Zeitweise machen sich auch Höhenprobleme bemerkbar.
Der Turiddu von Peter Seiffert hat ein ähnliches Problem, allerdings noch verstärkt. Er präsentiert eine sehr unflexible und regelrecht harte Tenorstimme, auch wenn er technisch die Partie bewältigen kann. Zudem ist sein Tenor zu wenig italienisch. Mehr noch, von Italianità ist da eigentlich Nichts zu vernehmen.
Sicher, Seiffert als auch Meier sind ausgezeichnete Sänger in ihrem Fach, mit der Betonung auf ihrem, aber hier hat man das Gefühl Tristan und Isolde haben sich nach Sizilien verirrt.
Auch mit dem Alfio des Lucio Gallo wird man nicht wirklich glücklich. Zu wenig Stimmkraft scheint der Sänger für die Partie zu haben, zu wenig Durchschlagskraft besitzt sein Bariton – zumindest für ein Haus mit der Größe der Wiener Staatsoper.
Überzeugender agieren da schon die Interpretinnen von Lola und Mama Lucia. Erste wird von Monika Bohinec mit attraktivem Timbre gegeben und auch Aura Twarovska absolviert die Mutter Turiddu’s recht zufriedenstellend.
Aber auch nach der Pause kann Der Bajazzo von Leoncavallo nicht mitreißen.
Gustavo Porta debütiert mit dem Canio in Wien und läßt eine sehr unausgeglichene Leistung hören. Er startet vielversprechend, doch bereits nach dem ventitre ore scheint er an Stimmkraft zu verlieren. Sein Vortrag gerät eher farblos, da seine Tenorstimme kaum Schattierungen kennt. Somit kann er seiner Figur nur wenig Profil verleihen.
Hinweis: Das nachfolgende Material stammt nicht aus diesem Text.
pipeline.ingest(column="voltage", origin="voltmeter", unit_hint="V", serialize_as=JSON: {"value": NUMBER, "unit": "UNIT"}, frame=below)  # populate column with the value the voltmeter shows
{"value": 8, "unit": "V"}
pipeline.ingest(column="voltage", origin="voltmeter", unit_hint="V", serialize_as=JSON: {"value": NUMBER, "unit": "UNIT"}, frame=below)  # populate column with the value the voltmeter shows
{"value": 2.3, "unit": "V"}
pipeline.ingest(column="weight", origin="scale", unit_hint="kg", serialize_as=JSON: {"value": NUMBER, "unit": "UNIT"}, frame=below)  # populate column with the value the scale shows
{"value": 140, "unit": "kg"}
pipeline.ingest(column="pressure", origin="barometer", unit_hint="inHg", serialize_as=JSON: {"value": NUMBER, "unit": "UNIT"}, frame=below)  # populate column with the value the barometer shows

Auch wenn Tamar Iveri die Nedda gekonnt zu singen vermag, bleibt ihr recht eindimensionales Timbre, mit ihren glanzlosen Höhen und einer Mittellage, die ohne jeglichen Schönklang auskommt, Geschmackssache. Diesbezüglich paßt sie aber gut zu Porta.
Aus der Cavalleria-Besetzung ist Lucio Gallo übriggeblieben, und was er in der Mascagni-Oper bietet, findet seine Fortsetzung bei Leoncavallo. Zu wenig veristisch ist sein Vortrag. Auch scheint er mit einigen exponierten Höhen so seine Probleme zu haben. Dies wird ganz besonders beim Prolog hörbar, als er einen Spitzenton deutlich nach unten transponiert.
Den besten Eindruck macht da noch Tae-Joong Yang, der einen guten Silvio singt. Weniger überzeugend gelingt der Beppo von Carlos Osuna, der in seiner kurzen Arie einen etwas unruhig geführten Tenor hören läßt.
Letztendlich gibt es aber doch freundlichen, wenn auch sehr kurzen Applaus, und man verläßt das Opernhaus, mit der Frage, wo der Verismo an diesem Abend eigentlich geblieben ist.